Ruth and I now find ourselves back in Memphis, and the memories flood back. This time, however, we are not driving a round trip with a dead man, but are destined for the Madison Hotel,

very upscale, downtown, and close to Beale Street, the center of tourist attraction. In this establishment we are mindbogglingly struggling with the contrast to our last few night's rest stop, the Riverside Hotel and associated Juke Joint jaunt. Its simplicity and lack of on-suite amenities, compared to our now luxurious king bedroom suite, with roof-top 24 hour penthouse overlooking the Mississippi River, was making our heads swim.

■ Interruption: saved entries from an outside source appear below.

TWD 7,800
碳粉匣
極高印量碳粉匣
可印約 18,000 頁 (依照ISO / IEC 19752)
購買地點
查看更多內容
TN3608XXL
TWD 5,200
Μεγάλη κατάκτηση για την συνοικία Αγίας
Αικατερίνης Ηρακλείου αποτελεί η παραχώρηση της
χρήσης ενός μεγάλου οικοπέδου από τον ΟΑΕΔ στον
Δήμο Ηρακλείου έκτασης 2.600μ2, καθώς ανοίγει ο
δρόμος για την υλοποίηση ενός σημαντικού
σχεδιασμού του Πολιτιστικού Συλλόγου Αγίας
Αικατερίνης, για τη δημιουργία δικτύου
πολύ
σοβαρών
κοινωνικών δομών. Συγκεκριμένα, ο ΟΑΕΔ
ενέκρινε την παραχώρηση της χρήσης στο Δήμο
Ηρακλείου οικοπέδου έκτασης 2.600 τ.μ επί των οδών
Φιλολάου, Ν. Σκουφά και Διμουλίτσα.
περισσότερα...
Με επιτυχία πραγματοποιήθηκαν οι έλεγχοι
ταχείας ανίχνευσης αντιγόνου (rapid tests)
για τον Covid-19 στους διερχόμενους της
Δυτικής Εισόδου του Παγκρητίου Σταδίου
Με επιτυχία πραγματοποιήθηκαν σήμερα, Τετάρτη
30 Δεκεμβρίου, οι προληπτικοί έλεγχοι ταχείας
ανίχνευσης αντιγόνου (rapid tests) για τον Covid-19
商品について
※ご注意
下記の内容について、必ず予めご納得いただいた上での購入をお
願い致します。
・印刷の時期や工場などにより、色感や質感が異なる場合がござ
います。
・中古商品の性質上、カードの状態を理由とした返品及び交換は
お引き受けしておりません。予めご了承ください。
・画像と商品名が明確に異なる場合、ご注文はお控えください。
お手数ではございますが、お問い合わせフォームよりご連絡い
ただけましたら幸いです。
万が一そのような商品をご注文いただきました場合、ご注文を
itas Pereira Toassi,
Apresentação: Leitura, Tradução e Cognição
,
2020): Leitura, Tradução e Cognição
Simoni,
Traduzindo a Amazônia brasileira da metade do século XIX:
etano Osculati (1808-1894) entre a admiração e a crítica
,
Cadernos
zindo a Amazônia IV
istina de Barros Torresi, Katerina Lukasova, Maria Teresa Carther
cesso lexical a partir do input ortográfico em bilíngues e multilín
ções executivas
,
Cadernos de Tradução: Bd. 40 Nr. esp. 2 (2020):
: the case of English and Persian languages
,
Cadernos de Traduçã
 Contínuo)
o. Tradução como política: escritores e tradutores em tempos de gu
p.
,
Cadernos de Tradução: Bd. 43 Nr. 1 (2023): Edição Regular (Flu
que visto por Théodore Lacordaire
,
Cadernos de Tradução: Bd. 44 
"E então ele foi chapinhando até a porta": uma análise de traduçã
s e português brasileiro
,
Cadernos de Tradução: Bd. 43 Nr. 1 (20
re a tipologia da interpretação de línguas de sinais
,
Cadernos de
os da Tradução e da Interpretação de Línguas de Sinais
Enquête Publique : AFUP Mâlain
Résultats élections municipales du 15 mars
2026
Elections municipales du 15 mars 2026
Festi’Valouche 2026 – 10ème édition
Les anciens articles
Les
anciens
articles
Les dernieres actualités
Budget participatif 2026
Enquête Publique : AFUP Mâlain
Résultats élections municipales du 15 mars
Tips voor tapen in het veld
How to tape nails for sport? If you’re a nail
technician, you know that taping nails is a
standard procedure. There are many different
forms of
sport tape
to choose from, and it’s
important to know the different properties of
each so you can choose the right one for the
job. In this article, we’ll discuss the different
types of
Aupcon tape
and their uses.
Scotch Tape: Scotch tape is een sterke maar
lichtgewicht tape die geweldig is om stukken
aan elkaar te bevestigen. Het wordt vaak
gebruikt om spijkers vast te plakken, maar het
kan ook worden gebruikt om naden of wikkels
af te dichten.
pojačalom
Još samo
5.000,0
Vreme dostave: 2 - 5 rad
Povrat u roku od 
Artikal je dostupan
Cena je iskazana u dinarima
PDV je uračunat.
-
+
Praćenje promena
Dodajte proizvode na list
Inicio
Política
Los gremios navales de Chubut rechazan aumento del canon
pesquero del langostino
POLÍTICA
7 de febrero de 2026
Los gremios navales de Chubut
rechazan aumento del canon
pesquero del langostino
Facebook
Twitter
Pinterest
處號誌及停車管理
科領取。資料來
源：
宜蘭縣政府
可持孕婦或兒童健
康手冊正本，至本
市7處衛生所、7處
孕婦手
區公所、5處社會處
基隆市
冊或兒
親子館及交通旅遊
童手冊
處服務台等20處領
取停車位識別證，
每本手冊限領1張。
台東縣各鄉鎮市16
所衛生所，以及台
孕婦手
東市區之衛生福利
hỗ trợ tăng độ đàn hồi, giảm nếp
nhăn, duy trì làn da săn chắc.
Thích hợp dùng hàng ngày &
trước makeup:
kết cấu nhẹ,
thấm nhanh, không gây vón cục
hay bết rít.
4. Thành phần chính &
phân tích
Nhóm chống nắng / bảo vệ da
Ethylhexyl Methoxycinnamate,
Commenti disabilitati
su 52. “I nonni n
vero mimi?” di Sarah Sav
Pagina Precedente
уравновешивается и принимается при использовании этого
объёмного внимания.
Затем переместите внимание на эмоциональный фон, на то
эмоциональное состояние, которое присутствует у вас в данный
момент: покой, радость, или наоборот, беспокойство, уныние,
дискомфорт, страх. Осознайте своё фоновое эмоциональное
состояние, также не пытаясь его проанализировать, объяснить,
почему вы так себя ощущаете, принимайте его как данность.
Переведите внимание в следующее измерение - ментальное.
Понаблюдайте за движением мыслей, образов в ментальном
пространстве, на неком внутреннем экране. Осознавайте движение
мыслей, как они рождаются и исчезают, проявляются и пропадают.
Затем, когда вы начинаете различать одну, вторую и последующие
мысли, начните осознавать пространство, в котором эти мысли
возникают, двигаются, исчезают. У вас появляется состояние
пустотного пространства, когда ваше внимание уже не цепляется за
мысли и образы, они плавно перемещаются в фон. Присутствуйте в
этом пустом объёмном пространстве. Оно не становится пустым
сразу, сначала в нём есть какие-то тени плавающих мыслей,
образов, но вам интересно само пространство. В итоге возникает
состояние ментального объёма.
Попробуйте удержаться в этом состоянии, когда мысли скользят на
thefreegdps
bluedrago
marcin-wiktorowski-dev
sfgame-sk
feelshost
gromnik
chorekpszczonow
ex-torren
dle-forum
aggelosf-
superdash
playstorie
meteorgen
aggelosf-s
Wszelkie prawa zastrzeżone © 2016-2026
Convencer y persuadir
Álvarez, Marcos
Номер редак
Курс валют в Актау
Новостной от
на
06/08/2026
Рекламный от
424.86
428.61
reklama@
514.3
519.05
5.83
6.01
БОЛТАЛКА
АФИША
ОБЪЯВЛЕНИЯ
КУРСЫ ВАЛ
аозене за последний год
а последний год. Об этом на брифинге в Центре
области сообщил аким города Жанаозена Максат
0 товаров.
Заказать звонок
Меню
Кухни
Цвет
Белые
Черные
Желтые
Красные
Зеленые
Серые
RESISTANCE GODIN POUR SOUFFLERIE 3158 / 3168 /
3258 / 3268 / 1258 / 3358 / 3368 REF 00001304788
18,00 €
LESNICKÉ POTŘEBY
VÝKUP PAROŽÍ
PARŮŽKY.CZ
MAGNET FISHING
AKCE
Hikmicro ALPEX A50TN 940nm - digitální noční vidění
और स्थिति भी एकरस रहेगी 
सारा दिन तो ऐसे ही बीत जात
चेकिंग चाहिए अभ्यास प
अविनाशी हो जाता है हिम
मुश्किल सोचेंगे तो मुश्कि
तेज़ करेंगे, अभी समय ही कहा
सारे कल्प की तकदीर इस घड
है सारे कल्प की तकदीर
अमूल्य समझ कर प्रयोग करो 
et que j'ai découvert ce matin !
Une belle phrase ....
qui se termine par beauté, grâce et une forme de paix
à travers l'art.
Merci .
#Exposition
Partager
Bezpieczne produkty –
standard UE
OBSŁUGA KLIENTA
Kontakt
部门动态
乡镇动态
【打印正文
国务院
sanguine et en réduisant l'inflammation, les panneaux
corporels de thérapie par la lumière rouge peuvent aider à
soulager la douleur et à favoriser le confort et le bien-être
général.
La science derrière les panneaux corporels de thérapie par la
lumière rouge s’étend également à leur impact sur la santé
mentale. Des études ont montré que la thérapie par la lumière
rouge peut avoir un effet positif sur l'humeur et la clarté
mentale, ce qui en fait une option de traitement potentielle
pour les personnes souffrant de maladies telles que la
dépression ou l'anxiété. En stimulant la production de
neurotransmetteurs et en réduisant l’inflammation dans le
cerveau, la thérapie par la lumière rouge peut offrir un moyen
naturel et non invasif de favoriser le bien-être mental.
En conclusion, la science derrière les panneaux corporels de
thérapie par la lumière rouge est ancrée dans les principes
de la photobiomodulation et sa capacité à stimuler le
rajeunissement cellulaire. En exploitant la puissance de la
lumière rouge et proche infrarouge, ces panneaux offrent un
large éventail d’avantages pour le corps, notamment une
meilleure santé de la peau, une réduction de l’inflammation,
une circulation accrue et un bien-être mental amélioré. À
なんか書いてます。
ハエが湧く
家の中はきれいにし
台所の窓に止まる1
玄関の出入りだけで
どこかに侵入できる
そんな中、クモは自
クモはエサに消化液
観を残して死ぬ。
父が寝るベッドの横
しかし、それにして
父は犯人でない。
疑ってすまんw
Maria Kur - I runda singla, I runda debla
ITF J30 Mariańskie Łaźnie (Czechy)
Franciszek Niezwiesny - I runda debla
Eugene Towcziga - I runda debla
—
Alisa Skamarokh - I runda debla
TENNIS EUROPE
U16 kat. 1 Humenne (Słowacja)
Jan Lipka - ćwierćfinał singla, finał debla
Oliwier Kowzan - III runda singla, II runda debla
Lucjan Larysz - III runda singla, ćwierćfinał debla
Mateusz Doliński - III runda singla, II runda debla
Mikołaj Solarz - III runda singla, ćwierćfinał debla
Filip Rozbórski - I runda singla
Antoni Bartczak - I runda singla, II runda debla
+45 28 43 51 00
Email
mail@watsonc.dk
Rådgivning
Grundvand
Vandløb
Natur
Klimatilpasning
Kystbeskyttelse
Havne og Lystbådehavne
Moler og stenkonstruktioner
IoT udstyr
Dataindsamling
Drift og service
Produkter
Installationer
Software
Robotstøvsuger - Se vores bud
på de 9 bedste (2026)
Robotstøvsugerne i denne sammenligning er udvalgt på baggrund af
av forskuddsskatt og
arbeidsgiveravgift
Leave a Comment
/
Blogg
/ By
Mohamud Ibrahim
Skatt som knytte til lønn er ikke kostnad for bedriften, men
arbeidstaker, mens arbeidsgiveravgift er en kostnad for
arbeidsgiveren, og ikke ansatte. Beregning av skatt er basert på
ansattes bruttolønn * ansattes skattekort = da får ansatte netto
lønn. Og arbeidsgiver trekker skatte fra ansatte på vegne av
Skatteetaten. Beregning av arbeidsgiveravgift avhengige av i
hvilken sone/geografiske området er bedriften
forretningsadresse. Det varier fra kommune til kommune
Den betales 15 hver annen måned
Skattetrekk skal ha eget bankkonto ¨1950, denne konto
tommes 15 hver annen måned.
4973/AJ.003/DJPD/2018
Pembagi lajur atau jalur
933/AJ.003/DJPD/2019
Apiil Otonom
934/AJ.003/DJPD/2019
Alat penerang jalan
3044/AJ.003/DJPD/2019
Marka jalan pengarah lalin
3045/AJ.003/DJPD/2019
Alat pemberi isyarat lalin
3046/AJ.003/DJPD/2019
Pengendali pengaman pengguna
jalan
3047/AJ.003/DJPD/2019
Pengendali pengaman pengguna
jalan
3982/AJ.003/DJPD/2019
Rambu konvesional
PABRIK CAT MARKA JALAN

Our first town stop was at "The Pig," on Beale Street, renowned for BBQ. First a word about Beale. It pretty much sucks. Sorry, but if you've ever been to "Every Tourist Town USA," and visited the hot spots, you have seen Beale. Hooters, Hard Rock Cafe, T-shirt and cigar shops, horse carriage taxi rides, bars, musical venues of all sorts owned by famous personalities, selling cheap beer and patronized by camera-toting families with cranky kids. We had plans to visit a music spot on-street that night and pulled the plug to save our souls for a night-time old trolley car ride around the entire Memphis downtown district, no sidewalk barkers and hustlers to disturb the sweet, warm, moist night air. Previous to that we ate a fine meal at the hotel to avoid Beale's giant sucking sound and describe to our waiter, Jonathan (JP?), in passing our travel adventures. Taking the elevator up to our room afterward, a woman came on board and asked us if we were the couple traveling America writing. Apparently she had heard this from the waiter, who mentioned it to the bartender and to her. Later on the penthouse roof,

our tapster, Chris, after serving our drinks, asked the same question...news travels fast...all these folks got the blog link, and a quicky, quirky, cordial anecdote.

1 comment:

  1. I haven't been commenting, but I'm reading! Love love love this journey!